- [AIM] In the libstdc++ release notes, which header file holds the new decimal floating-point support?
[BEGIN TEXT PASSAGE]
When instrumented via the profile mode, can return suggestions
about the initial size and choice of the container used as follows:
vector-to-list: improvement = 5: call stack = 0x804842c ...
: advice = change std::vector to std::list
vector-size: improvement = 3: call stack = 0x804842c ...
: advice = change initial container size from 0 to 1024

These constructs can be substituted for the normal libstdc++
constructs on a piecemeal basis, or all existing components can be
transformed via the -D_GLIBCXX_PROFILE macro.
* [17]Support for decimal floating-point arithmetic (aka ISO C++ TR
24733) has been added. This support is in header file
<decimal/decimal>, uses namespace std::decimal, and includes
classes decimal32, decimal64, and decimal128.
* Sources have been audited for application of function attributes
nothrow, const, pure, and noreturn.
* Python pretty-printers have been added for many standard library
components that simplify the internal representation and present a
more intuitive view of components when used with
appropriately-advanced versions of GDB. For more information,
please consult the more [18]detailed description.
[END TEXT PASSAGE]
[BEGIN GIVEN DATA]
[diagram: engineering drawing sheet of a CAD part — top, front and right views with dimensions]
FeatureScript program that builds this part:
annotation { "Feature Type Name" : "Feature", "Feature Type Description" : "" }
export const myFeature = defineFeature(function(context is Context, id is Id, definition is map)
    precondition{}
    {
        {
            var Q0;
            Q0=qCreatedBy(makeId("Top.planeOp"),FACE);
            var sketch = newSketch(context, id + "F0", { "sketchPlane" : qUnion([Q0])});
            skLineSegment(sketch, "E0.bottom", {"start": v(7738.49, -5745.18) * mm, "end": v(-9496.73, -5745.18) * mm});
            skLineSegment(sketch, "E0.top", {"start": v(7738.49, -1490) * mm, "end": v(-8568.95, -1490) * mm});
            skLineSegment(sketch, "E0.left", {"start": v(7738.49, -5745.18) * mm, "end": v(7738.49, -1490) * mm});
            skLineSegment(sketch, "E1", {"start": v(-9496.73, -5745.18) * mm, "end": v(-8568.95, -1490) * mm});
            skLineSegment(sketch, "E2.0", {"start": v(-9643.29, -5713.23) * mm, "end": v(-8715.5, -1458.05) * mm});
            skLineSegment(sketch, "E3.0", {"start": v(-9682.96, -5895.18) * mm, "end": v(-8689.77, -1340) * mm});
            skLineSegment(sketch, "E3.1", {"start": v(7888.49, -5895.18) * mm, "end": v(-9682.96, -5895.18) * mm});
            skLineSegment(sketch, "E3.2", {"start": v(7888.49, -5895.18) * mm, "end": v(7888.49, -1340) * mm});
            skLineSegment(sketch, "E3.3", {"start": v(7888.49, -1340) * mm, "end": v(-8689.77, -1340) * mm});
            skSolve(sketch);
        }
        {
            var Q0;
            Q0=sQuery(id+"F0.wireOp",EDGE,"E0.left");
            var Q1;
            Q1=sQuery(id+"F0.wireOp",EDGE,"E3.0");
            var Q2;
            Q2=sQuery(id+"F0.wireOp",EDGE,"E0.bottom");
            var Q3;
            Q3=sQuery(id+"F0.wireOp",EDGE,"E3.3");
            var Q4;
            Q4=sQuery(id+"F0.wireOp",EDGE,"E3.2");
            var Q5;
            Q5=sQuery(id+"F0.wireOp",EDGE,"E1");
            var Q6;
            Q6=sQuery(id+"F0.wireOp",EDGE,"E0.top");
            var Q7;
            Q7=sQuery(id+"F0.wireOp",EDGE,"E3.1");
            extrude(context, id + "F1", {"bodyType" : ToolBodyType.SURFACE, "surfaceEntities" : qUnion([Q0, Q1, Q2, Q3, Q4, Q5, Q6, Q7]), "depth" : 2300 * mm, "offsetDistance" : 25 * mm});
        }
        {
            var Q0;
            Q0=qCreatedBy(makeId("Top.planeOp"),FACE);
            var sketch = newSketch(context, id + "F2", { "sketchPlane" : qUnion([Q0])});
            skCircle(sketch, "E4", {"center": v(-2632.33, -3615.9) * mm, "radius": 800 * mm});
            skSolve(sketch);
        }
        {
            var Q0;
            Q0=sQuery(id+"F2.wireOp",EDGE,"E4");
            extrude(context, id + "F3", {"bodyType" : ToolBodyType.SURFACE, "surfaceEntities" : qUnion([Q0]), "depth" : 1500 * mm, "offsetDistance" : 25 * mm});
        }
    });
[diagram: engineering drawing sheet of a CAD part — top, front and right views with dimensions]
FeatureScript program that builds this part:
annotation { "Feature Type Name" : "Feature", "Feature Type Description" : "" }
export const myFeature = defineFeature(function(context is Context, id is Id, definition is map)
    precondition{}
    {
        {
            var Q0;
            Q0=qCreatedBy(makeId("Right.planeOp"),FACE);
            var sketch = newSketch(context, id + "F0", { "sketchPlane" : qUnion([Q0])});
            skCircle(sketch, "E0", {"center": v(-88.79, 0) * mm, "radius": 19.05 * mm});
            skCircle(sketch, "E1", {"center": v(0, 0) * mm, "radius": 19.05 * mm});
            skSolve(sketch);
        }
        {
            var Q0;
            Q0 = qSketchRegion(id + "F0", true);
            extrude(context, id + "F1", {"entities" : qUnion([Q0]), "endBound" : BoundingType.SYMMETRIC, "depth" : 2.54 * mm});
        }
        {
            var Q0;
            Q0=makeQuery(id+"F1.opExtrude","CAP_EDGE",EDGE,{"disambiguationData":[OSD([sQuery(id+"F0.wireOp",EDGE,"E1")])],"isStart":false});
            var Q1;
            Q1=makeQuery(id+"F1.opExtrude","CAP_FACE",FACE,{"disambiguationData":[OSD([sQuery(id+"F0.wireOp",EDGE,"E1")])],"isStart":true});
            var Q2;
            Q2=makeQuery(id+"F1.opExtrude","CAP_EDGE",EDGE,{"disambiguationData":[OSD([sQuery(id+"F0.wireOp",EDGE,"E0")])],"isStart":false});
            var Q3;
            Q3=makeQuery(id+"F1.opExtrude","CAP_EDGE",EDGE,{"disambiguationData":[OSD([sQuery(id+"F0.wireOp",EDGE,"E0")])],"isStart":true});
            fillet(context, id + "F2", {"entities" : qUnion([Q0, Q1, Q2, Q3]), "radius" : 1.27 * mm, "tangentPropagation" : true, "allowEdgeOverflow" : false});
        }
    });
[END GIVEN DATA]
- [SOLUTION FOR THIS EXERCISE] <decimal/decimal>